LISTED plastic pipe manufacturer, Proplastics, narrowed its loss to ZWL$107.2m in the six months to June 30 from a loss of ZWL$135.3m recorded in the same period last year despite a drop in volumes and revenue on factory relocation and Covid-19 effects.

Proplastics migrated to the new factory in the first two months of the year which meant a delay in the resumption of production after the normal annual shutdown in December 2019.

Proplastics board chairman Gregory Sebborn said while the firm obtained special waiver as an essential service provider to operate during the lockdown period, but demand was adversely affected since some sectors of the economy it services were in full lockdown and consumer spending power was curtailed resulting in a number of projects being put on hold.

Turnover for the period was 18% down to ZWL$195.5m from ZWL$238.4m in the prior year.

Volumes retreated by 18% in the period and this was largely as a result of a combination of the relocation process to the new plant and the adverse effects of the Covid-19 induced lockdown.

Sebborn said the weakening of the Zimbabwe dollar and the resultant inflation has put significant pressure on the operational performance of the business.

He said while a financial loss was recorded for the period, cash flows remained robust.

The statement of financial position remained solid with total assets amounting to ZWL$764m.

Sebborn said the group has managed to adequately service its foreign-denominated liabilities within a short space of time after it received the bulk of its revenue in United States dollars following the approval by the authorities for consumers to utilise their free funds in settling local transactions.

Despite the inflationary environment, the cost of sales was adequately contained. As a result, gross profit margins improved to 52% from 39% compared to similar period last year attributed to operational efficiencies realised from the new factory.
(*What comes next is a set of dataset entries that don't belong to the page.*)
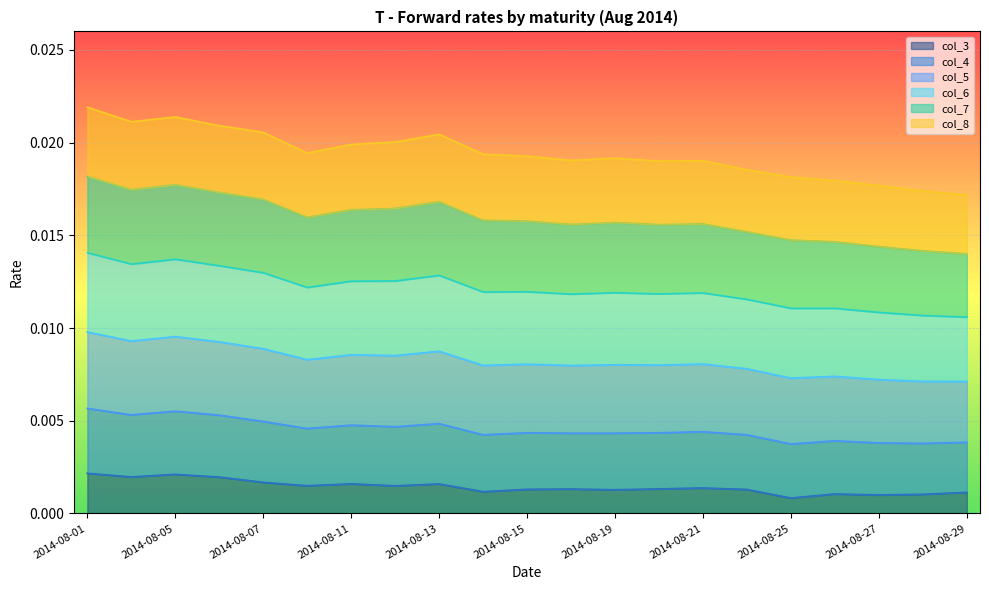

True or false: col_5 and col_4 cross at least once.

False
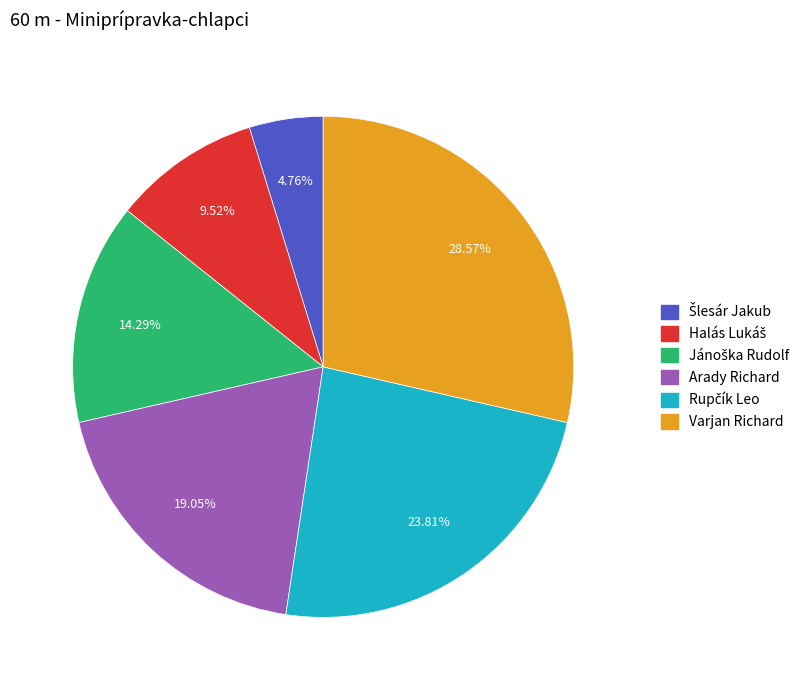

Which category has the biggest portion of the pie?

Varjan Richard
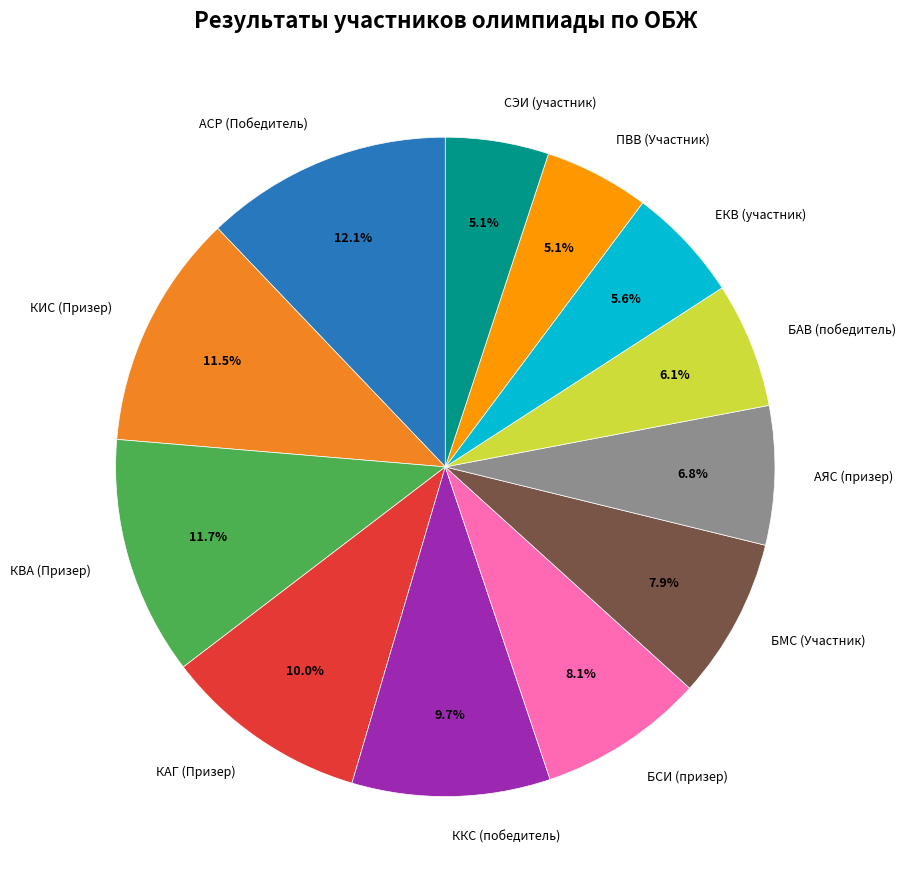

Does any single category account for the majority?

No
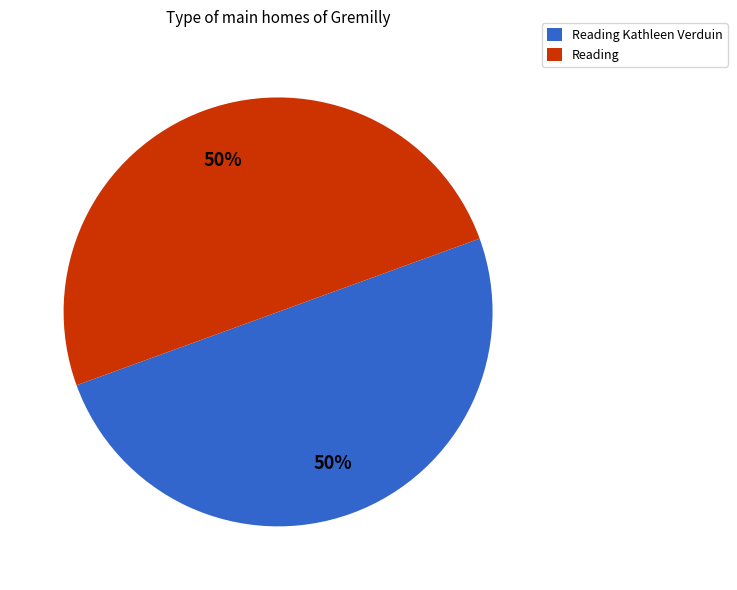

Approximately how many times larger is the value at Reading compared to Reading Kathleen Verduin?

1.0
“We expect continued improvement as we get back to full production and when the new mixing plant eventually gets commissioned in the second half of the year.

Due to the inflationary pressures, the lockdown effect and relocation related costs, overheads were up by 23% from prior year levels which resulted in profit before tax of ZWL$26.5m,” Sebborn said.

Borrowings were curtailed with a debt to equity ratio of 1%. “This is particularly pleasing as the expenditure on the construction of the new factory is up to date and waiting for the final account.

With the investment outlay on the new factory now complete, the working capital position has started to improve, moving to 1.6 from 1.3 at the end of 2019.

We expect this position to further improve during the remainder of the year,” Sebborn said.

“With the investment outlay on the new factory now complete, the working capital position has started to improve, moving to 1.6 from 1.3 at the end of 2019.”